For a happy birthday, keep it simple

Source: The Sunday Tmes,  May 8, 2011

Fancy parties spoil children as pleasures become routine and don’t evoke happiness

By Lee Wei Ling
In last Sunday’s Lifestyle, there was a full-page feature on the birthday parties parents throw for their children nowadays.
Quite a few parents now employ party planning companies specialising in children’s birthday parties. These companies claim that such parties are no longer ‘rich man’s events’, and even some HDB residents employ their services.
Balloon sculpting and face painting cost between $350 and $800 per party, which usually runs over two to three hours, depending on the number of activities.
Parents today spend more than they did before. Lifestyle reported that the average birthday party package cost $300 in 2007. Now parents can expect to spend upwards of $2,000.

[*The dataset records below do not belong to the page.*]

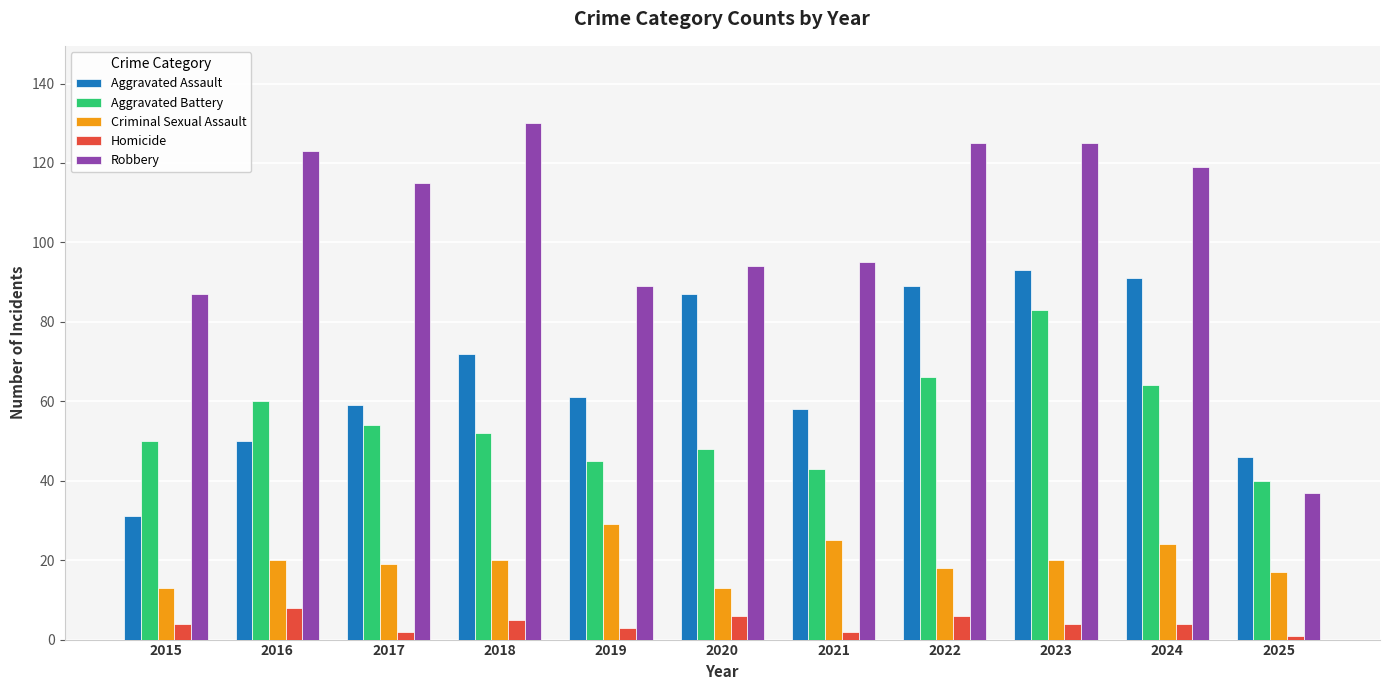

Reading left to right, what are all the values shown in this chart?

Aggravated Assault: 2015=31	2016=50	2017=59	2018=72	2019=61	2020=87	2021=58	2022=89	2023=93	2024=91	2025=46
Aggravated Battery: 2015=50	2016=60	2017=54	2018=52	2019=45	2020=48	2021=43	2022=66	2023=83	2024=64	2025=40
Criminal Sexual Assault: 2015=13	2016=20	2017=19	2018=20	2019=29	2020=13	2021=25	2022=18	2023=20	2024=24	2025=17
Homicide: 2015=4	2016=8	2017=2	2018=5	2019=3	2020=6	2021=2	2022=6	2023=4	2024=4	2025=1
Robbery: 2015=87	2016=123	2017=115	2018=130	2019=89	2020=94	2021=95	2022=125	2023=125	2024=119	2025=37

I remember the birthday ‘parties’ my brothers and I had as children. There were no guests. There would just be mother and us three children. We never asked why father was not with us. We knew he had more important things to do.

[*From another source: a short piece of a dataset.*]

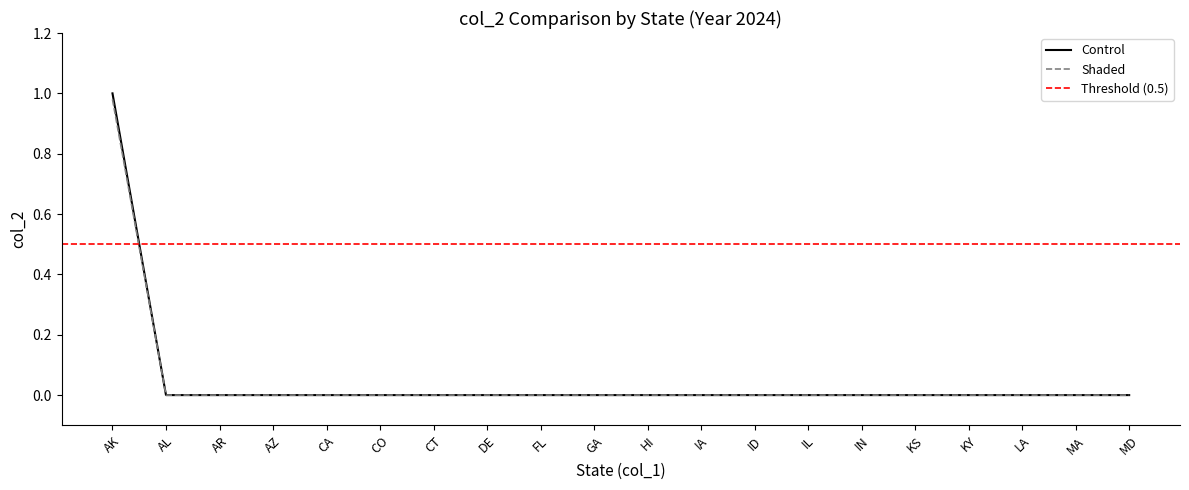

At which label does Shaded reach its peak?

AK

All we would have was one birthday cake, with one candle and tiny porcelain animals that corresponded to the animal of our year of birth.
For me it was porcelain horses, since I was born in the Year of the Horse. For Hsien Yang it was roosters and chicks, for he was born in the Year of the Rooster. The porcelain animals are still at home in a display cabinet that belonged to my mother. Hsien Loong was born in the Year of the Dragon, but none of us can remember what Mama used to represent a Chinese dragon.
The only presents we received were from Mama herself, and the presents always consisted of books. We were content with these little ‘special events’ once a year for each of us.
Even in our kindergarten days, some parents used to arrange for their children to have birthday parties at school, complete with gifts for their classmates. Some parents still do that. I know because one of my doctor friends who has five children has to buy gifts for all of her kids’ classmates in kindergarten on their birthdays. Kindergarten parties now seem to be the norm, as are elaborate birthday parties at home.
My brothers and I were the odd ones out. We did not have any birthday celebrations at our kindergartens. But we did not feel deprived nor did we complain. Perhaps implicitly we understood why our father would turn up at our kindergarten ‘graduation’ in white and white, yet did not have time for our birthdays.
By the time we began primary school, even the cake and small ‘special event’ at home ceased. We did not feel deprived – not even when our cousins invited us to birthday parties at their homes, complete with magic shows, door gifts, and not just cakes but also ice cream, popsicles, candies and jellies.
Birthday presents also became passe by the time we hit primary school. Mama explained that there were 365 days in the year, and only one of those days was our birthday. Wouldn’t non-birthday presents be better, she reasoned, as they would come as a surprise and could occur on any of the other 364 days in the year. We were convinced – and indeed, she did buy us books more than once a year.
As we became teenagers and adults, and now into late middle age, birthdays remained non-events for my brothers and me. But some time in the early 1980s, Hsien Yang began organising birthday parties for our parents. At first, he did the cooking himself. Later, he would get chefs to come to cook up a gourmet dinner at his home. Yang, a good cook himself, made sure his kitchen met the highest standards the chefs required.
In the past six years, starting when I hit 50, a small group of friends would sometimes cajole and persuade me to go out for a fancy meal on my birthday. My family seldom remembers my birthday, and I’m old enough now to prefer to forget about it too. Still, I am pleased to receive e-mail or SMS birthday greetings from patients, friends and my father’s security officers. As asocial as I am, it is nice to know there are people who view me with goodwill.
But I digress. Old memories diverted me from a lesson I wished to impart. There is no doubt that Singapore has advanced economically, and many parents want to give their children the pleasures they themselves did not have in their childhood. But when the pleasures become routine and common, they no longer evoke happiness.
My readers may be anticipating at this point my customary lecture on the merits of a spartan lifestyle. I won’t lecture or preach. But I do think my parents were right in bringing me up to disdain material pleasures. I am happy to enjoy them on the rare occasions I am offered these pleasures – for example, a gourmet dinner a friend insisted on throwing for me on my 50th birthday. But I won’t miss these pleasures if times are hard.
Many of our young adults below 35 seem to feel they are entitled to an easy life. They are footloose and fancy-free, believing the world is their oyster. They are probably not very different from others of their age in other developed countries. But I wonder how they will react when misfortune or disaster strikes. Will they have the necessary resilience?
I am not sure, but I don’t worry too much. I have no children of my own. If I had, I would have brought them up the same way my parents brought me up.
Just one cake, decorated with porcelain animals, plus a book present – a ‘special treat’ that always remained ‘special’ precisely because we were never spoilt with excess.